Cross-selling you a complimentary product from a different category – is one of the oldest tricks in the book. It works because you’ve already made the decision to buy something, and every good retailer knows that the easiest time to make an extra sale is when the customer already has their wallet open. Amazon is secretive about their model, but in 2006 CEO Jeff Bezos revealed that 35% of sales came from cross-sales. 

6. Add to cart

Orange is the “action color” for Amazon’s buttons and they are scientifically placed to nudge you through the sales funnel. More important than a button’s color or size, however, is the text. In only a few words, each button needs to explain its purpose and then elicit the right emotional response that leads to a click. “Add to cart” results in higher conversions than “Buy now” because it encourages us to get in the buying mood without asking us pay right away. 

Button design
Delivery dates and consumer psychology

7. Order today and receive it on Friday

Watch out for this one: there you are browsing different products and wondering which is the right gift to buy. Then you see a message saying that one of the items can be delivered on Friday. Suddenly, you’re no longer thinking about whether you should buy this – instead you’re experiencing that special buzz that comes from anticipating the arrival of your delivery. Hey presto! This clever nudge has converted your indecision into a transaction.

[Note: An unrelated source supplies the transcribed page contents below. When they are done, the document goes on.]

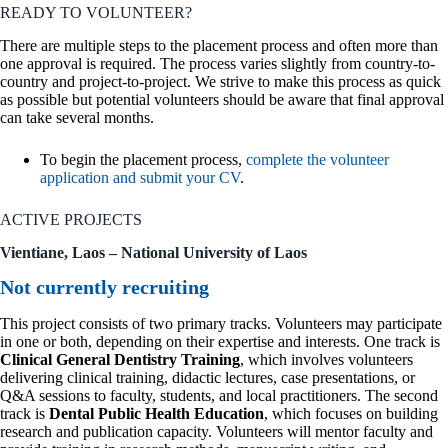
READY TO VOLUNTEER?
There are multiple steps to the placement process and often more than
one approval is required. The process varies slightly from country-to-
country and project-to-project. We strive to make this process as quick
as possible but potential volunteers should be aware that final approval
can take several months.
To begin the placement process,
complete the volunteer
application and submit your CV
.
ACTIVE PROJECTS
Vientiane, Laos – National University of Laos
Not currently recruiting
This project consists of two primary tracks. Volunteers may participate
in one or both, depending on their expertise and interests. One track is
Clinical General Dentistry Training
, which involves volunteers
delivering clinical training, didactic lectures, case presentations, or
Q&A sessions to faculty, students, and local practitioners. The second
track is
Dental Public Health Education
, which focuses on building
research and publication capacity. Volunteers will mentor faculty and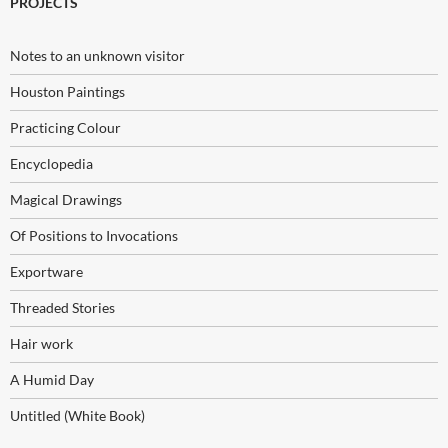
PROJECTS
Notes to an unknown visitor
Houston Paintings
Practicing Colour
Encyclopedia
Magical Drawings
Of Positions to Invocations
Exportware
Threaded Stories
Hair work
A Humid Day
Untitled (White Book)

8. Free shipping with orders over $35

This simple trick is recognised by many online stores as one of their most important sales drivers. We know that our purchases need to be shipped, and that someone has to pay for it, but we still see it as annoying that “someone” has to be us. So, we buy things we didn’t know we needed, just to get our total spend to the level where we’re eligible for free shipping. No surprise then that most online retailers set their free shipping thresholds above their average online order value, to increase sales.

The psychology of free shipping

Post-purchase rationalization (“Buyer’s Stockholm Syndrome”) is a cognitive bias whereby someone who has bought an expensive item overlooks any faults or defects in order to justify its purchase.

One-click shopping and impulsive shopping behavior

9. Buy now with 1-click

One-click shopping (patented by Amazon until 2017) facilitates our System 1 (impulsive) brain by removing all the stages in the purchase cycle that give us time to doubt and reconsider our purchases. Monkey push button.

10. Don’t miss out! You’ve left something in your basket

On average, 69% of online shoppers abandon their carts. But we often plan to return – usually after we’ve done some research or are in more of a buying mood. E-tailers know this and their friendly, helpful emails reminding shoppers to complete their purchase have a scarily high success rate.